Scientists discover protein structures that challenge natural selection expectations

December 16, 2020

A researcher examines a specimen in a laboratory. (National Cancer Institute, Unsplash)

Raising new questions about the workings of natural selection, scientists have found protein structures whose complexity appears to serve no useful purpose, which runs counter to long-held beliefs that evolution always moves toward greater effectiveness. 

In a study published Wednesday in Nature, U.S. and Swedish researchers examined hundreds of homodimers — complexes made of two identical proteins — and found they have structures that can grow larger and more complex over evolutionary time despite achieving no increased functionality. 

The specific structures at issue are regions of the proteins that are hydrophobic and likely exist to shield vulnerable areas of the proteins from water, which could damage the molecules. The hydrophobic regions appear to increase in size and complexity even though the change makes no difference in protecting the proteins, according to the study. 

These bloated homodimers defy traditional explanations of natural selection by demonstrating that not all evolutionary complexity is functional, according to Joseph Thornton, a professor of human genetics and ecology and evolution at the University of Chicago and the senior author of the paper.

“The classic explanation is that elaborate structures must exist because they confer some functional benefit on the organism, so natural selection drives ever-increasing states of complexity,” Thornton said, noting the greater benefits of a complex eye over a simple eye. “But at the molecular level, we found that there are other simple mechanisms that drive the build-up of complexity.” 

One mechanism identified by the researchers is universally applicable to all living beings because it relies on how the basic genetic code works. Proteins are limited in the percentage of hydrophobic amino acids they can contain while remaining stable, but that limit is easily exceeded by how often mutations create hydrophobic amino acids and corresponding weak points — encouraging the useless complexes to stick around through evolution.

Proteins across nature can be overwhelmed in this way because more than 40% of codons — three-base genetic instructions for amino acids — encode hydrophobic amino acids, whereas the limit for proteins is far smaller. 

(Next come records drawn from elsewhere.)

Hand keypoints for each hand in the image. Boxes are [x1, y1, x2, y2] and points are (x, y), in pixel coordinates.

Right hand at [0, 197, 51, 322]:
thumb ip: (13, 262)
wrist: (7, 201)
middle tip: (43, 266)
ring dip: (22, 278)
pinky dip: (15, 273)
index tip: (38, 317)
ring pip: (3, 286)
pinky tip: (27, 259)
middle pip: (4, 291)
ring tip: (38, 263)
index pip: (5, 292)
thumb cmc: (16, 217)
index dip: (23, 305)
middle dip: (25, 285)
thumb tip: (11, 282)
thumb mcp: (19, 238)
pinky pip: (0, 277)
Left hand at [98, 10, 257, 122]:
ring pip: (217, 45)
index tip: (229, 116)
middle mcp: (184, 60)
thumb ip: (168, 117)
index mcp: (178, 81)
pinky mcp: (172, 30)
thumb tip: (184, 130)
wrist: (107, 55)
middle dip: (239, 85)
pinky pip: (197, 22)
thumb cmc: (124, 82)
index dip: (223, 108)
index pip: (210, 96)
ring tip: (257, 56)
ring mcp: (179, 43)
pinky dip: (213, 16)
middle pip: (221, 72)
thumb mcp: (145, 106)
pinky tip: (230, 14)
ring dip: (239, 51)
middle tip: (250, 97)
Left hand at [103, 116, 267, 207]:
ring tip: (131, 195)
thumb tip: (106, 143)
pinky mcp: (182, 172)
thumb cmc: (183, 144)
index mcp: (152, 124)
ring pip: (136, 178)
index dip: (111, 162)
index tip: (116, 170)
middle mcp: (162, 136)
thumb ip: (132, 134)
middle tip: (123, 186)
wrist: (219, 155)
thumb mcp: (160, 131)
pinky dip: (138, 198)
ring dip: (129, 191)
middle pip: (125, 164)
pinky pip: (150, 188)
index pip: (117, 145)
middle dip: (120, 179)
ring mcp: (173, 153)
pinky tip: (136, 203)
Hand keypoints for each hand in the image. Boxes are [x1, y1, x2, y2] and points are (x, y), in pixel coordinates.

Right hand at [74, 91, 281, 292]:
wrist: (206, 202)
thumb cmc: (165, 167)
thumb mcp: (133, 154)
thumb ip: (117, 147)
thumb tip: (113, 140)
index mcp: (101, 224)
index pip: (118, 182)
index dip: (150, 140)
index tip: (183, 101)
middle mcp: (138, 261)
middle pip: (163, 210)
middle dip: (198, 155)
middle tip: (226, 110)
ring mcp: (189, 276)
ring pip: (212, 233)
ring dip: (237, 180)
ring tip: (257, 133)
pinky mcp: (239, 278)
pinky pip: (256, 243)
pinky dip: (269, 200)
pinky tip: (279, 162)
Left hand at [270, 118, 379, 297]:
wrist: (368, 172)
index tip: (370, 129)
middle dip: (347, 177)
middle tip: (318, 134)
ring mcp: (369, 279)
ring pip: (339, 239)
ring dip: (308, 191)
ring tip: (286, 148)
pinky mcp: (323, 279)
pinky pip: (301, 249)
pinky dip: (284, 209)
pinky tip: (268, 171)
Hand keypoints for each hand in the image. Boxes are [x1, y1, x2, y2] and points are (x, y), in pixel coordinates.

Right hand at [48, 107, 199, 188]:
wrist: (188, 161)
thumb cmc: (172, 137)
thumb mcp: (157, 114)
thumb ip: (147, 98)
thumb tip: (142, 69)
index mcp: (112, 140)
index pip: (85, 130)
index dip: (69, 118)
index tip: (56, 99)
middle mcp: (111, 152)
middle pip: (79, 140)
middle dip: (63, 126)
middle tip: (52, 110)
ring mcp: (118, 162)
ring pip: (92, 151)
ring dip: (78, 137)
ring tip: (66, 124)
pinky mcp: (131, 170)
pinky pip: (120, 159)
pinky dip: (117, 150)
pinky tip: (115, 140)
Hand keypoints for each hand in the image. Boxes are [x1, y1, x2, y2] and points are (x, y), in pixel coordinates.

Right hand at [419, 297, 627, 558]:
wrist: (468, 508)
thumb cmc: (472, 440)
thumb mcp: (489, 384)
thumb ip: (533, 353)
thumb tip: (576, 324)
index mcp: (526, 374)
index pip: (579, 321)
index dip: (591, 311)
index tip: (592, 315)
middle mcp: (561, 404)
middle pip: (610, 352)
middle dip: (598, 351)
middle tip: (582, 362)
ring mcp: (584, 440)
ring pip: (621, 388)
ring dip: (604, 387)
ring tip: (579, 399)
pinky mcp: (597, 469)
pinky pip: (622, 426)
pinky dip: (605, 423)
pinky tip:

A remarkable aspect of the findings is that they weren't uncovered sooner, because the lack of corresponding functionality in the development of the structures is not uncommon, said Georg Hochberg, a microbiologist at the Max Planck Institute for Terrestrial Microbiology in Germany and the study’s lead author.

“I think people could have done this 15 years ago,” said Hochberg, who was affiliated with the University of Chicago at the time of the study. “It doesn’t seem like such a big jump looking back, but somehow no one had noticed this before.”

The lead author said he and his research team were studying interactions between different types of proteins when they stumbled across the “strange-looking structures” of a steroid hormone receptor protein that took the form of a homodimer. A mutated version of the receptor did not bond with a copy of itself but had an amino-acid “scar” not present in the two-protein complex.

After tracing the evolutionary history of the homodimer back about 450 million years and conducting a series of experiments, the researchers found that forming a homodimer did not create any functional benefit and instead covered the protein’s hydrophobic surfaces. The single-protein counterpart escaped the need of forming a homodimer by evolving the scar, which covered the weak point.

The team then compared 466 homodimers to the steroid hormone receptor and found that 83% had an interface that was more hydrophobic, implying that most same-protein pairs in their sample have developed useless complexes.

The authors said their research explains only why the useless complexes persist through evolution and not how they are first created. Hochberg declined to speculate on their origins but said he is pursuing the question in new research, alongside their consequences in some of life’s most crucial proteins.

The article, “A hydrophobic ratchet entrenches molecular complexes,” was published Dec. 9 in Nature.

The authors of the study were Georg Hochberg, Brian Metzger and Joseph Thornton, University of Chicago; Yang Liu and Arthur Laganowsky, Texas A&M University; and Erik Marklund, Uppsala University. The lead author was Georg Hochberg.